What guides do you have in mind? I understand your comments it ultimately relies on what your use to and comfortable with. They use to cast over the Astrodome imaging that? I met the champ or so I was told on Galveston fishing pier his reel seat was a foot from the butt.


----------



## 01milburnsc (Aug 16, 2006)

Fuji - BNLG hardloy or PacBay - BTVHG hialoy.

Also thought of going with some single foot toward the tip to leave some action for loading, and reduce a little weight.

That's kind of what I was thinking for the butt length. Haven't tried it yet of course.


----------



## gordaskipper (Feb 26, 2010)

*Guides and spacing*

There always some forgiveness in taller guides they sit up higher off the blank especially for spacing as you had concerns about that...I don't usually build spinning rods if I do they are short and one piece. As you mention weight can become an issue if too many guides are used obviously. 
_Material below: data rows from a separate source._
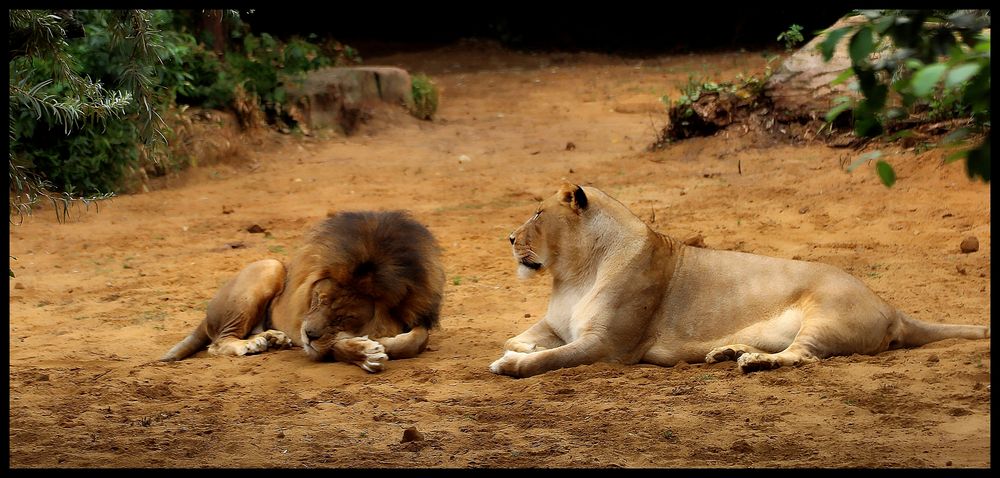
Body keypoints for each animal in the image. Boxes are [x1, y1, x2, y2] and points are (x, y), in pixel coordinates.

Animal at [162, 210, 444, 374]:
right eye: (318, 300)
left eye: (344, 317)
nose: (307, 335)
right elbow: (334, 346)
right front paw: (367, 352)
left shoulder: (416, 315)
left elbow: (416, 340)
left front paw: (382, 343)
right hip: (271, 266)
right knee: (218, 343)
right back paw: (251, 344)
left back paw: (272, 338)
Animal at [488, 183, 988, 378]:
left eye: (538, 214)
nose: (509, 237)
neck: (575, 273)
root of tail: (890, 306)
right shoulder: (558, 324)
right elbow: (528, 335)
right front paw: (519, 346)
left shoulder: (608, 346)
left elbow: (553, 357)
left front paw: (512, 363)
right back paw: (729, 351)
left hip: (826, 314)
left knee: (803, 357)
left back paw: (750, 361)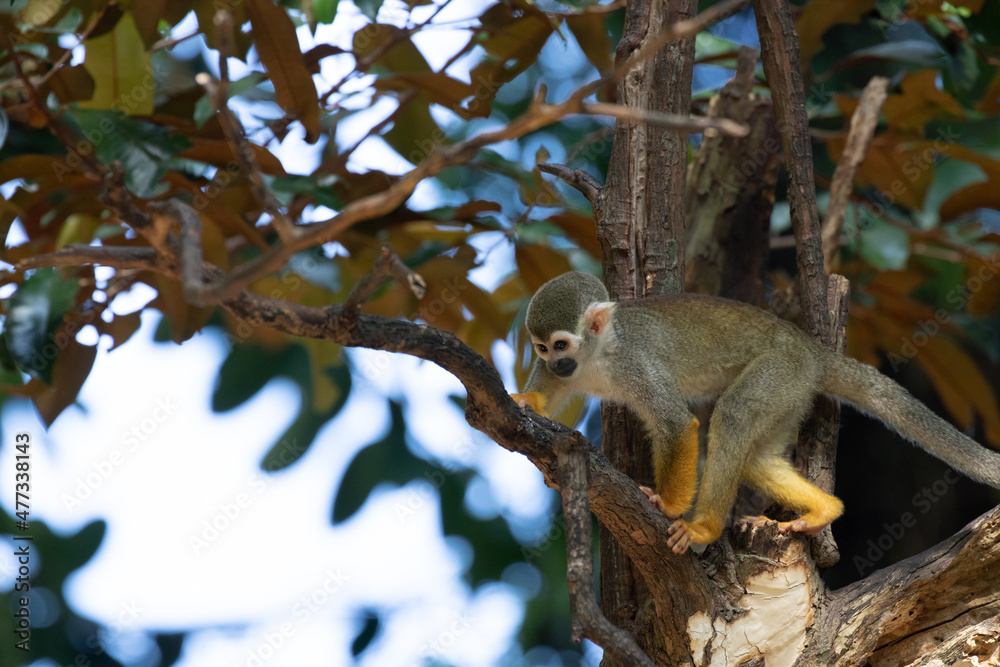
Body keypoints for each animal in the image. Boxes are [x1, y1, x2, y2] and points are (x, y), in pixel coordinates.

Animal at [511, 271, 1000, 554]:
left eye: (561, 344)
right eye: (542, 348)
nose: (558, 362)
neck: (597, 355)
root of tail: (812, 351)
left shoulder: (634, 362)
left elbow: (675, 424)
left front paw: (669, 504)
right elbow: (551, 390)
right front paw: (527, 402)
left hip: (780, 369)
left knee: (734, 415)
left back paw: (706, 528)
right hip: (793, 393)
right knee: (755, 456)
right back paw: (825, 508)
As talked about here by others you have to load your blank up with guides attach the reel you're going to fish with provided you should have that section built. Here is what I do: I tie my line to a bumper hitch tighten the drag all the way down and look at guide spacing by lifting really hard. I don't like to see a sharp angle on my rods one extra guide could fix... so this planning is critical.

I don't build rods of your type however if you use braid Hialoy material would not be my choice of ring unless it is budgetary... nor would using single foot guides they are fragile for a surf rod IMO. Maybe someone else has more experience and can chime in? This is a spinning rod so not sure of cause and effect?

I'm currently building a Tuna spinning rod for on a Calstar GF775XH with Fugi TitaniumTKWSG guides and the roller guides and tip...sounds crazy huh? pics to come


----------